# Owens bee vac mixed review



## Michael Bush (Aug 2, 2002)

I find all bee vac kill a lot of bees and make a sticky mess... which is why I seldom if ever use them anymore... I know a lot of you swear by them, but I just can't see the point.


----------



## Brandy (Dec 3, 2005)

I found that if I had the vac going while I removed the hose that I left alll the bees inside the bucket vs. pulling out those left in the hose and closing the trap door a little easier. 

Just my .02 cents.


----------



## knpeterson (May 18, 2009)

I have the owens bee vac too and the door is my only problem with it. I'm going to modify mine like you did. Thanks for sharing that tip. I don't like to use it much for the same reason Micheal stated. I just use it when I have no other choice. I used it last week and had too many dead bees.


----------



## Jeffrey Todd (Mar 17, 2006)

The Scotchman inside of me won't let me spend money on something that can be so easily made with materials most of us have on hand already. 
My homemade beevac, made usingidea s from the design on this website, works exceedingly well, and will not kill bees unless I am careless and use too much suction. To me, the beevac is the single most useful innovation in beekeeping to come along in the last 30 years. I have some outstanding colonies populated by bees that have all made the journey through the hose. 
It makes me feel a little bad that Michael Bush, who spends so much time and effort helping other beekeepers, is not a beneficiary of this development.


----------



## Michael Bush (Aug 2, 2002)

I don't see the point of a bee vac. I can get the bees to go where I want without one, so why kill them and strees them and get them sticky when I can brush them into the box, put the brood in the box and not worry about it? I can see getting that last little clutser after dark, I guess, but I usually just brush them onto a dustpan and dump them in...


----------



## wolfpenfarm (Jan 13, 2009)

I built one where i vac them up and they go directly into the hivebody. No bees killed. 
Just drop the tied up comb into it and they are back to work.
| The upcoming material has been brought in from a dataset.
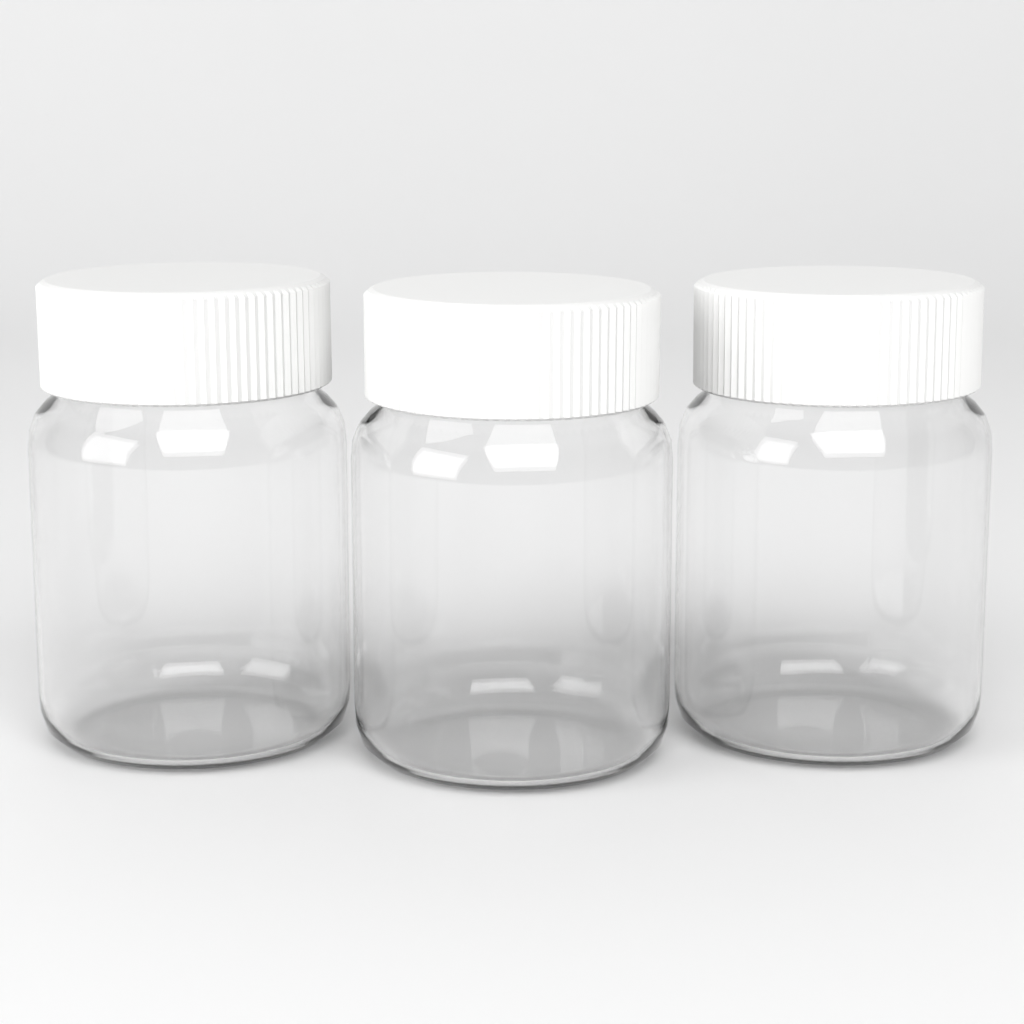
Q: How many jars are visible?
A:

Michael, brushing them is ok, but i find the vac does help get them out of the way while cutting comb out.


----------



## Beekeeper's hubby (Jun 5, 2009)

I glued a dense foam air filter for a lawn mower for a crash pad in the cage and the condition of the bees after vacuum is much better.
Its great for cleaning up swarms or removing bees from comb. If you try to vacuum up full swarms the bees tend to stick together and plug the hose.


----------